-- Opening Marker --
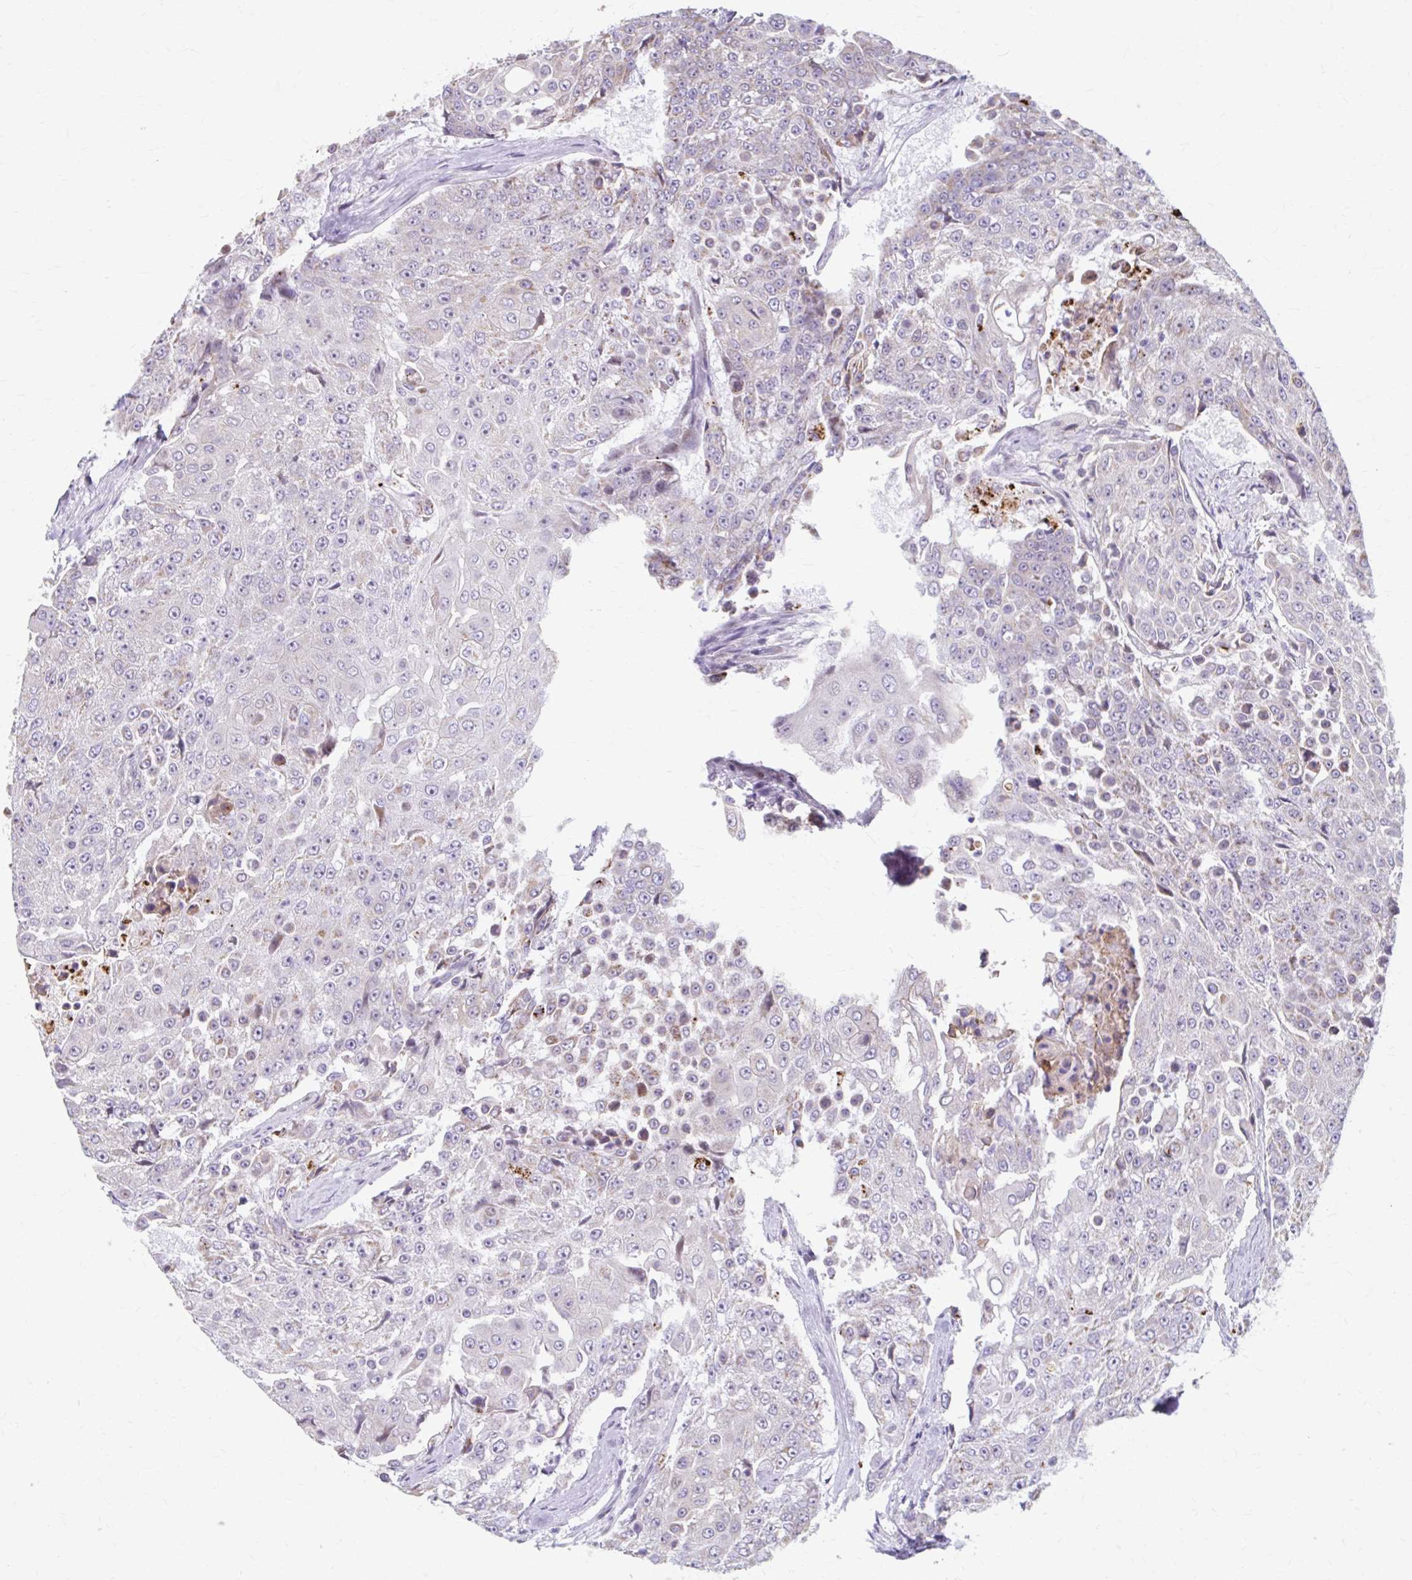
{"staining": {"intensity": "negative", "quantity": "none", "location": "none"}, "tissue": "urothelial cancer", "cell_type": "Tumor cells", "image_type": "cancer", "snomed": [{"axis": "morphology", "description": "Urothelial carcinoma, High grade"}, {"axis": "topography", "description": "Urinary bladder"}], "caption": "High magnification brightfield microscopy of high-grade urothelial carcinoma stained with DAB (3,3'-diaminobenzidine) (brown) and counterstained with hematoxylin (blue): tumor cells show no significant expression.", "gene": "BEAN1", "patient": {"sex": "female", "age": 63}}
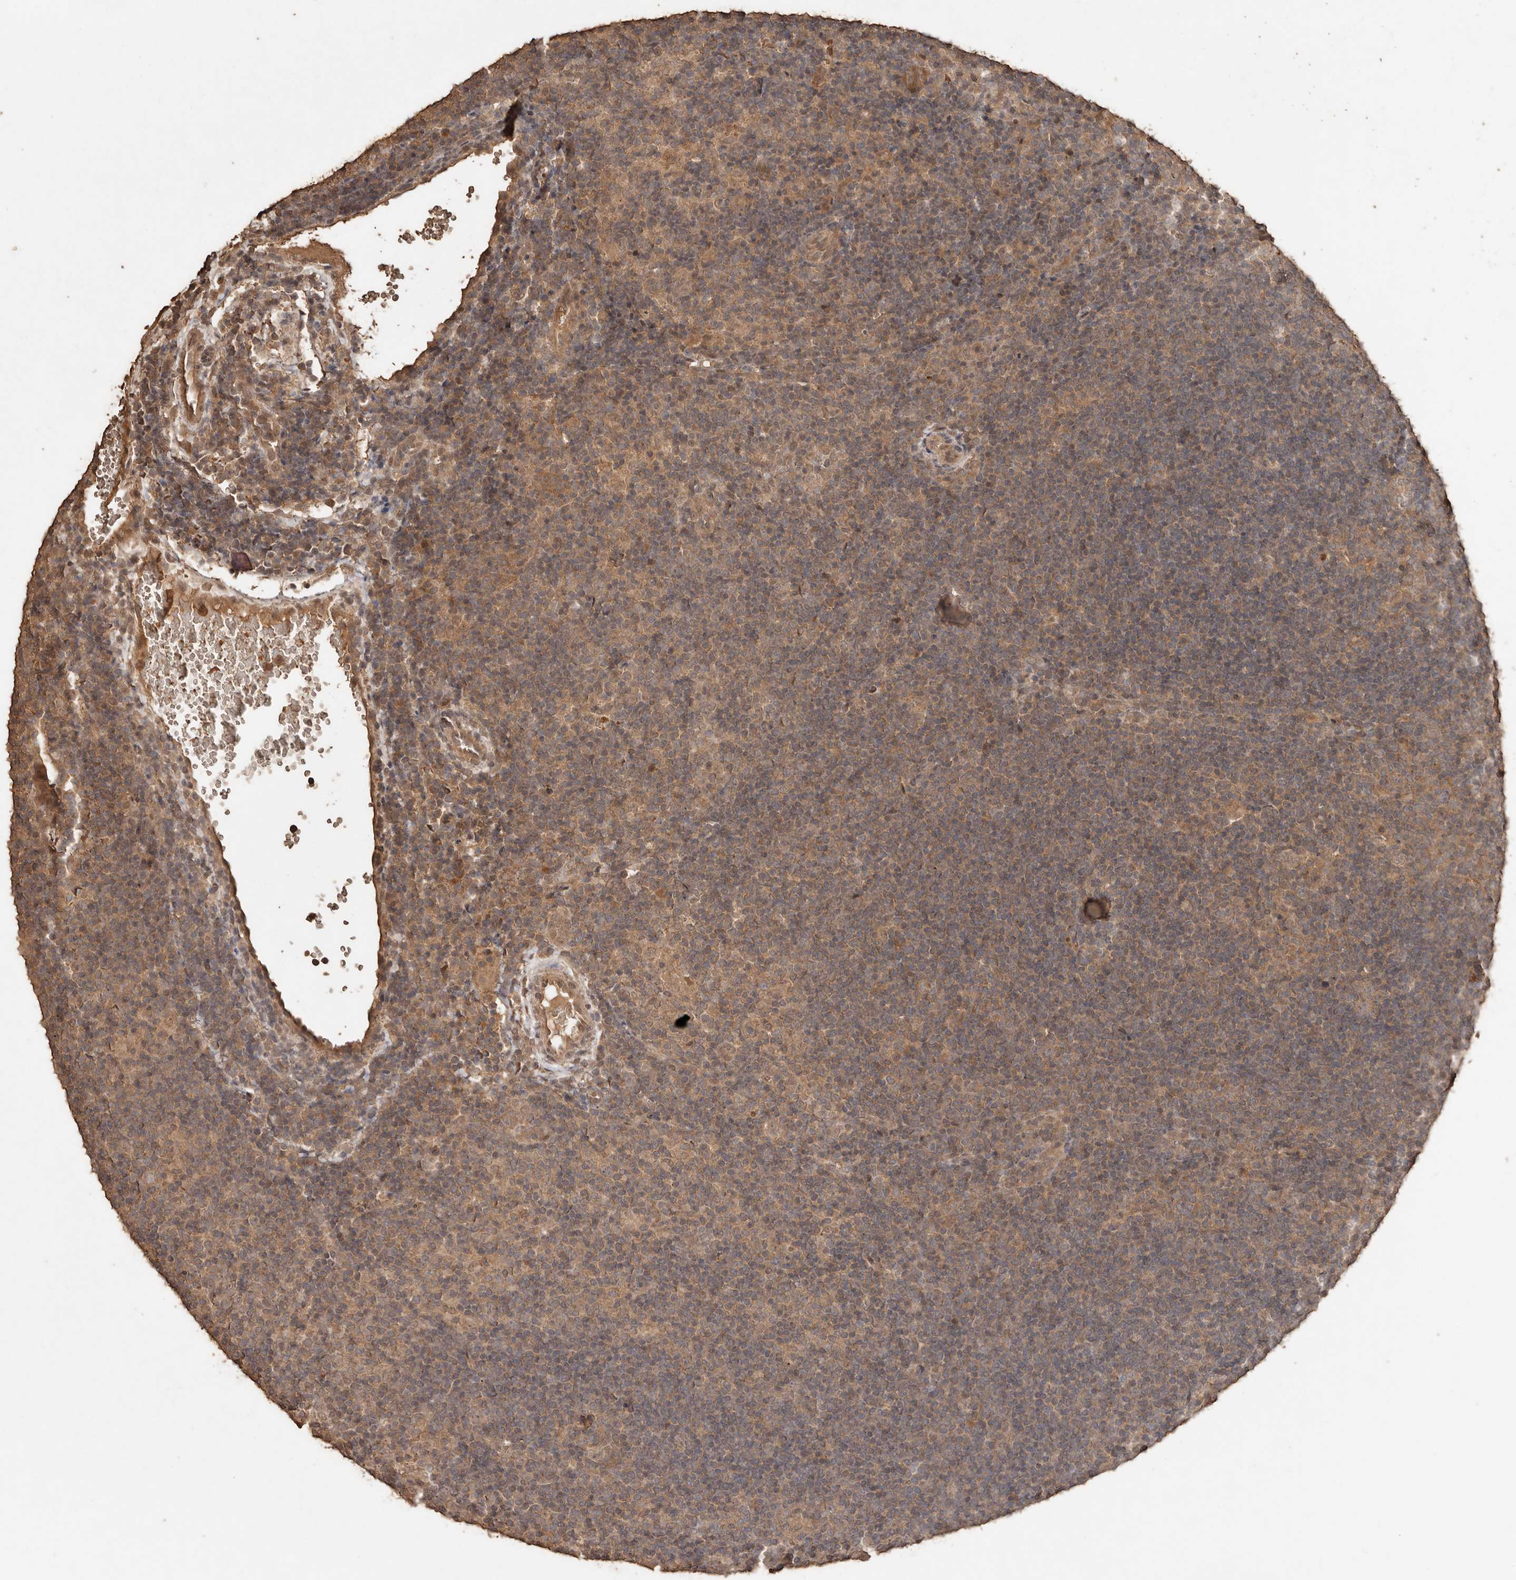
{"staining": {"intensity": "weak", "quantity": ">75%", "location": "cytoplasmic/membranous"}, "tissue": "lymphoma", "cell_type": "Tumor cells", "image_type": "cancer", "snomed": [{"axis": "morphology", "description": "Hodgkin's disease, NOS"}, {"axis": "topography", "description": "Lymph node"}], "caption": "There is low levels of weak cytoplasmic/membranous expression in tumor cells of lymphoma, as demonstrated by immunohistochemical staining (brown color).", "gene": "PKDCC", "patient": {"sex": "female", "age": 57}}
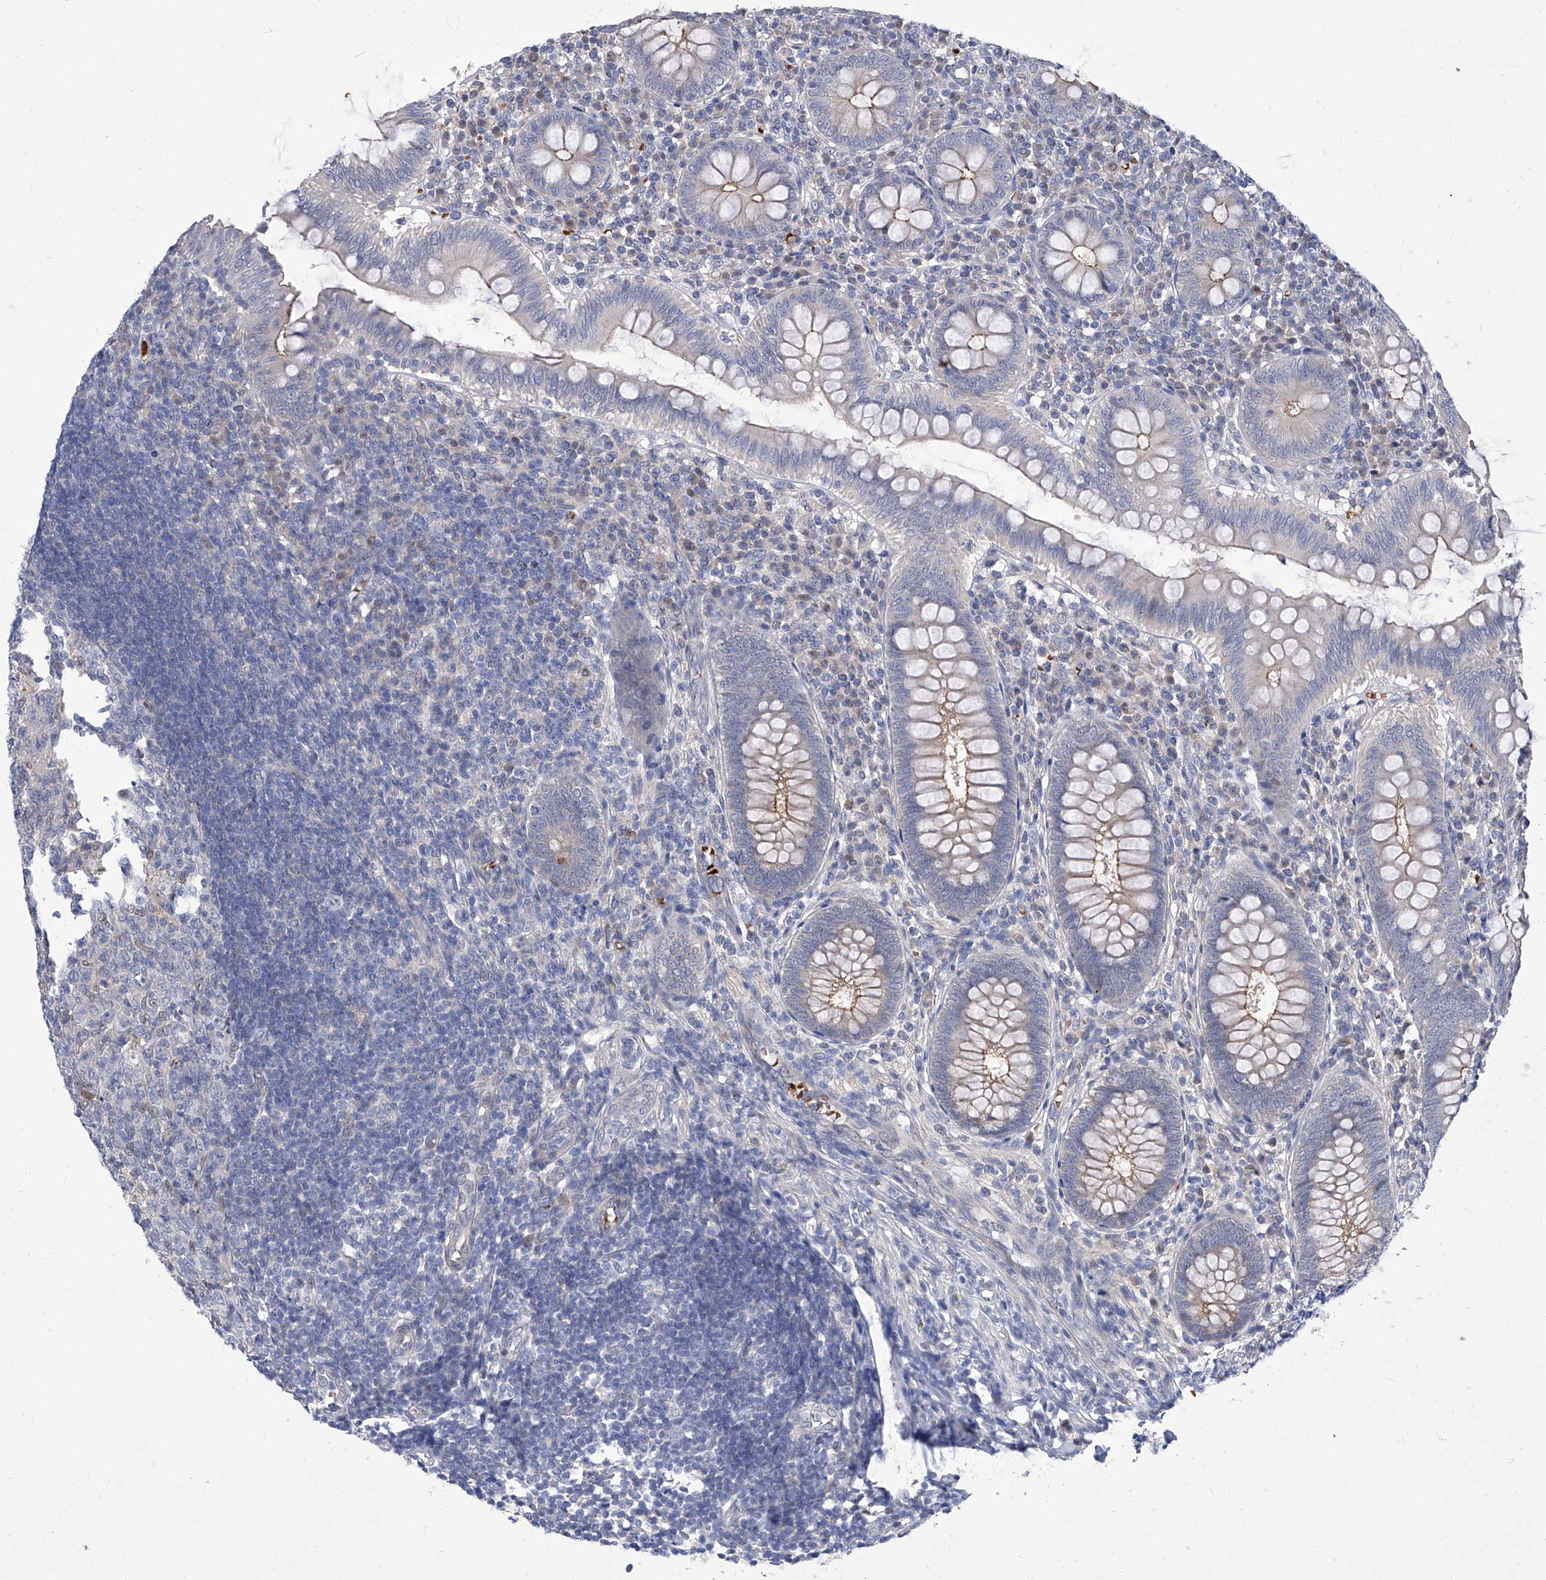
{"staining": {"intensity": "moderate", "quantity": "25%-75%", "location": "cytoplasmic/membranous"}, "tissue": "appendix", "cell_type": "Glandular cells", "image_type": "normal", "snomed": [{"axis": "morphology", "description": "Normal tissue, NOS"}, {"axis": "topography", "description": "Appendix"}], "caption": "A brown stain shows moderate cytoplasmic/membranous staining of a protein in glandular cells of unremarkable human appendix. The staining was performed using DAB to visualize the protein expression in brown, while the nuclei were stained in blue with hematoxylin (Magnification: 20x).", "gene": "PARD3", "patient": {"sex": "male", "age": 14}}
-- Closing Marker --
Exactly as written, copy out the listing, but without any pictures.

{"staining": {"intensity": "negative", "quantity": "none", "location": "none"}, "tissue": "urothelial cancer", "cell_type": "Tumor cells", "image_type": "cancer", "snomed": [{"axis": "morphology", "description": "Urothelial carcinoma, High grade"}, {"axis": "topography", "description": "Urinary bladder"}], "caption": "High magnification brightfield microscopy of high-grade urothelial carcinoma stained with DAB (3,3'-diaminobenzidine) (brown) and counterstained with hematoxylin (blue): tumor cells show no significant expression.", "gene": "BEAN1", "patient": {"sex": "female", "age": 63}}
{"staining": {"intensity": "weak", "quantity": ">75%", "location": "cytoplasmic/membranous"}, "tissue": "lymphoma", "cell_type": "Tumor cells", "image_type": "cancer", "snomed": [{"axis": "morphology", "description": "Hodgkin's disease, NOS"}, {"axis": "topography", "description": "Lymph node"}], "caption": "There is low levels of weak cytoplasmic/membranous expression in tumor cells of lymphoma, as demonstrated by immunohistochemical staining (brown color).", "gene": "PKDCC", "patient": {"sex": "female", "age": 57}}
{"staining": {"intensity": "moderate", "quantity": "25%-75%", "location": "cytoplasmic/membranous"}, "tissue": "appendix", "cell_type": "Glandular cells", "image_type": "normal", "snomed": [{"axis": "morphology", "description": "Normal tissue, NOS"}, {"axis": "topography", "description": "Appendix"}], "caption": "A brown stain shows moderate cytoplasmic/membranous staining of a protein in glandular cells of unremarkable human appendix. The staining was performed using DAB to visualize the protein expression in brown, while the nuclei were stained in blue with hematoxylin (Magnification: 20x).", "gene": "PARD3", "patient": {"sex": "male", "age": 14}}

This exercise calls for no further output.